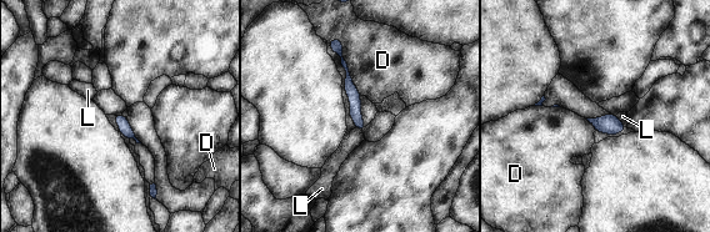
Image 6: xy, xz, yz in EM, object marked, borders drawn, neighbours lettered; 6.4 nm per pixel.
leave # D other, L other; one cell here

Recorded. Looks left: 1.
stop edits join@3; rest unchecked

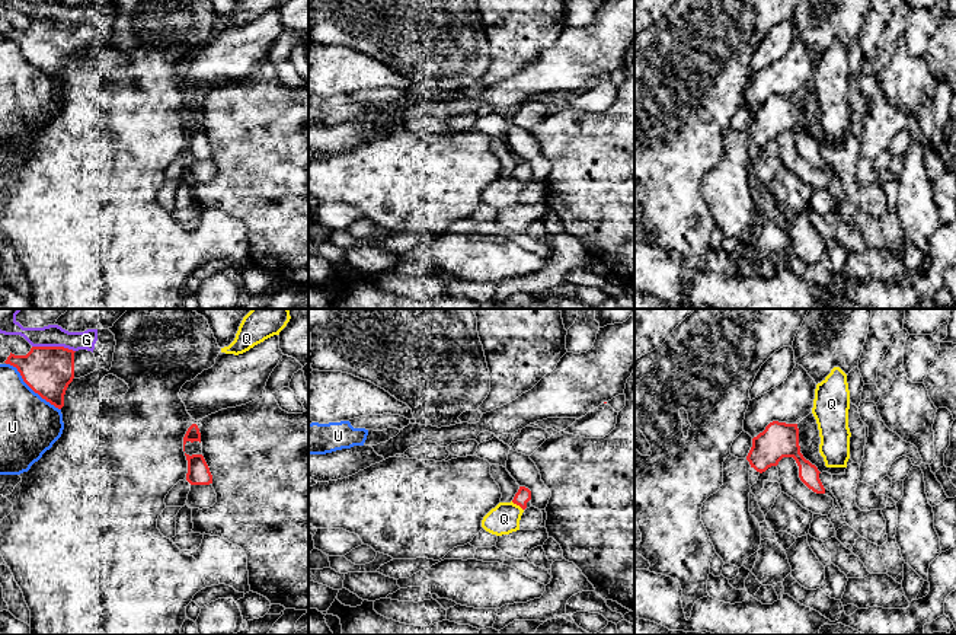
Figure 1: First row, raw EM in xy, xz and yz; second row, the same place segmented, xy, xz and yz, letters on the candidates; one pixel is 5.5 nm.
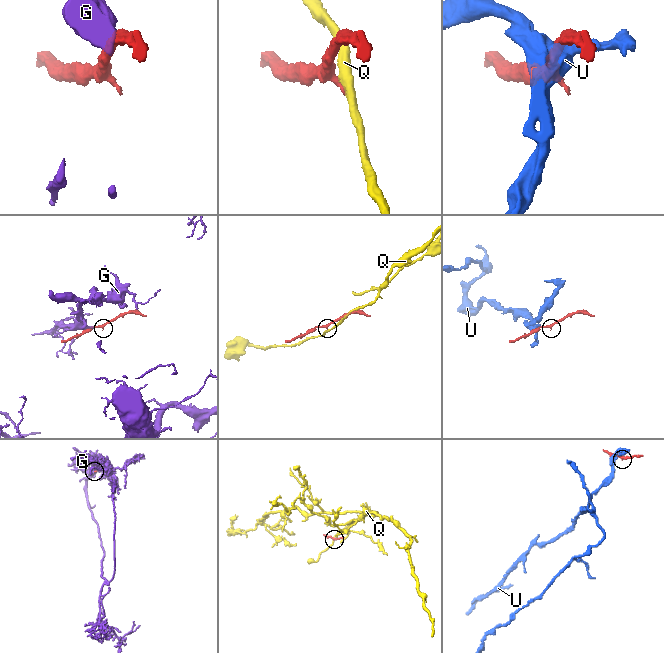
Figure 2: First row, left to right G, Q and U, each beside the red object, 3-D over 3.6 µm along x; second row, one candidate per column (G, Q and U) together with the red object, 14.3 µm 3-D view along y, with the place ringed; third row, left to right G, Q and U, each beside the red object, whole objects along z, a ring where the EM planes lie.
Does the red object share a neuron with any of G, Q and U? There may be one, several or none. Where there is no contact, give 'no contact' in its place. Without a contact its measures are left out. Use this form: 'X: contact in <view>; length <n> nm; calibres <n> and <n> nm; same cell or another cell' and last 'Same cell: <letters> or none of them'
G: contact in xy; length 240 nm; calibres 280 and 110 nm; another cell
Q: contact in xz; length 90 nm; calibres 80 and 170 nm; another cell
U: contact in xy; length 400 nm; calibres 280 and 320 nm; another cell
Same cell: none of them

--------------------------------------------------

Reproduce exactly, and only, the lines from the opening line of the listing above through the line holding "Figure 1: First", minus the pictures.

RESPONSE FOR THIS EXERCISE:
Image 6: xy, xz, yz in EM, object marked, borders drawn, neighbours lettered; 6.4 nm per pixel.
leave # D other, L other; one cell here

Recorded. Looks left: 1.
stop edits join@3; rest unchecked

Figure 1: First row, raw EM in xy, xz and yz; second row, the same place segmented, xy, xz and yz, letters on the candidates; one pixel is 5.5 nm.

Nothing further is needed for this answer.